Tonga’s government estimates almost 85 per cent of the country’s 106,000 residents were affected by the twin disasters. Three people died, and at least two villages were flattened.
Thick scatterings of debris and ash have been removed from runways and have begun to drift from the ocean surface, allowing for the arrival of water, food and medical and sanitation supplies as well as the resumption of commercial shipping.
But the government has been cautious about allowing international crews to enter and assist, due to the threat of Covid-19 infections. An Australian vessel, HMAS Adelaide, which was sent to provide humanitarian aid this week, recorded more than 20 Covid-19 cases among its 600-plus crew members. Australia’s Defence minister, Peter Dutton, said the ship could dock and deliver supplies in “a contactless way”.
NASA analysis found that the recent eruption of the Hunga Tonga–Hunga Ha’apai volcano was equivalent to 4 to 18 megatons of TNT and hundreds of times more powerful than the atomic bomb dropped on Hiroshima by the US in 1945.
Democracy in retreat
Burkina Faso: On Monday, the military in Burkina Faso – Africa’s most coup-stricken nation – interrupted a show on state television about the fish trade to confirm it had seized power and deposed the government.
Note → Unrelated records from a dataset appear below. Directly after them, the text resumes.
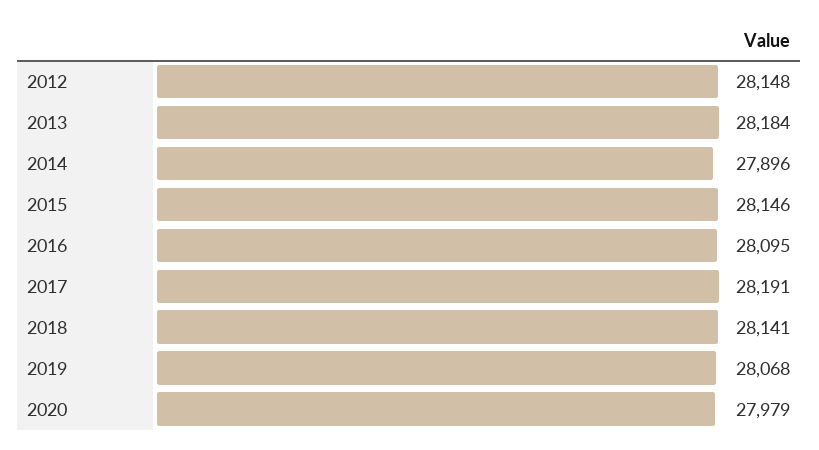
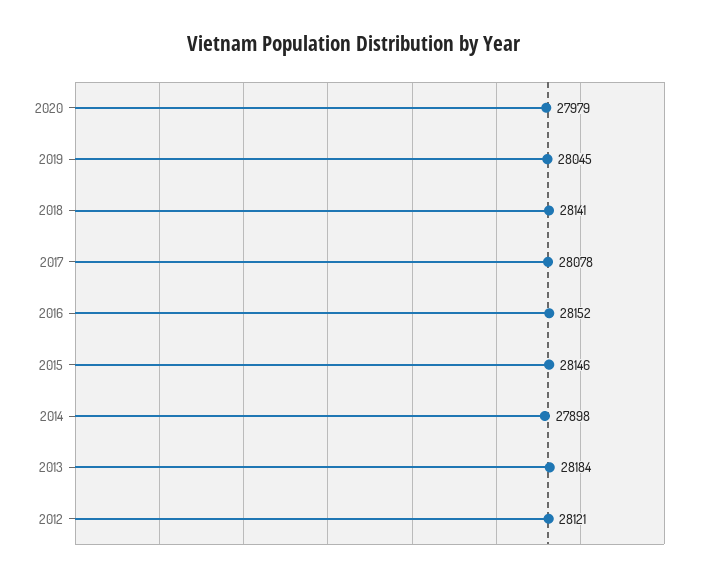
  {
-   "2012": 28148,
+   "2012": 28121,
    "2013": 28184,
-   "2014": 27896,
+   "2014": 27898,
    "2015": 28146,
-   "2016": 28095,
+   "2016": 28152,
-   "2017": 28191,
+   "2017": 28078,
    "2018": 28141,
-   "2019": 28068,
+   "2019": 28045,
    "2020": 27979
  }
The takeover followed growing concerns about the government’s failure to prevent attacks by Islamic extremists.
The military did not provide details about the fate of the toppled president, Roch Marc Christian Kaboré, a 64-year-old veteran politician who was elected in 2015 and again in 2020. His party said he had survived an assassination attempt.
Kaboré has struggled to combat an Islamist insurgency that has caused the deaths of at least 2000 people and displaced 1.5 million of the country’s 21 million residents since 2015.
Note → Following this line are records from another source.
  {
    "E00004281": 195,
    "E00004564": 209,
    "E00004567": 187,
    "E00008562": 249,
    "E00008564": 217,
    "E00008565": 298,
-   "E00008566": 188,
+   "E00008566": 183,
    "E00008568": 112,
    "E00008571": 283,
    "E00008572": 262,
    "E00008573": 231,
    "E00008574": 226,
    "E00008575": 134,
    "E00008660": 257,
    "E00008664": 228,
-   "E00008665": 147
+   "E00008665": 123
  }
Last November, militants believed to have links to Daesh and al-Qaeda attacked a security post in the country’s north, killing 49 military police officers and four civilians. In June last year, up to 160 people were killed in a massacre in a north-eastern village.
In recent months, the violence has led to protests and demands for Kaboré to resign. Following the coup, crowds cheered the military on the streets of Ouagadougou, the capital.
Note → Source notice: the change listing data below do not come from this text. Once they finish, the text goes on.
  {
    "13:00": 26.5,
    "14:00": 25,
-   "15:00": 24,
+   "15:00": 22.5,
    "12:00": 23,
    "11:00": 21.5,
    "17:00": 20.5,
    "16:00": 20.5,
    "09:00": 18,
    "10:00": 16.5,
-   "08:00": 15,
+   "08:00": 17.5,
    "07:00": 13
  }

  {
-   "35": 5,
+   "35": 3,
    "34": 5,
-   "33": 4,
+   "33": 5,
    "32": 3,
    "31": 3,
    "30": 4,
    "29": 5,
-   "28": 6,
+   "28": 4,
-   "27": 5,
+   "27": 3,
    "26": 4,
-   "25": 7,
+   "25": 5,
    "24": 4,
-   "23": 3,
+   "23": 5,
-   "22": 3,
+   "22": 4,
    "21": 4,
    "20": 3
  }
The coup is the eighth in Burkina Faso since it gained independence from France in 1960.
Spotlight: Daesh prison takeover
In March 2019, Daesh fighters were pushed out of the final remnants of its “caliphate” in Syria and Iraq, but the group survived. For the past three years, as many as 10,000 Daesh militants have been based in mostly poorer, rural pockets of Iraq and Syria and have staged multiple daily attacks against local security forces.
On January 20, the group overran a prison in Hasakah in north-east Syria, freeing hundreds of jailed fighters. Since then, Daesh has besieged the prison, which holds more than 700 boys and teenage detainees. The group reportedly moved its fighters into the dormitories holding the boys, who are being used as human shields to prevent an attack by local Kurdish-led forces.
Save the Children, which has supported the young detainees for the past three years, urged the Kurdish and Daesh fighters to allow the evacuation of the children. But the organisation said foreign governments were to blame for failing to repatriate the children, many of whom were foreign nationals.
“Responsibility for anything that happens to these children also lies at the door of foreign governments who have thought that they can simply abandon their child nationals in Syria,” said Sonia Khush, the Syria response director for Save the Children.
A 17-year-old Australian, who has been in the prison for three years, sent his family audio recordings this week, saying there were dead bodies in front of him and nonstop shooting. The teenager reportedly travelled to the caliphate with his family as an 11-year-old.
“I’m Australian,” he said in the clips, obtained by ABC News. “I’m scared I might die any time … I really need help. I really want to come back home.”
Australia’s Foreign Affairs Minister Marise Payne said Australia did not have an embassy in Syria and she was seeking advice about the case.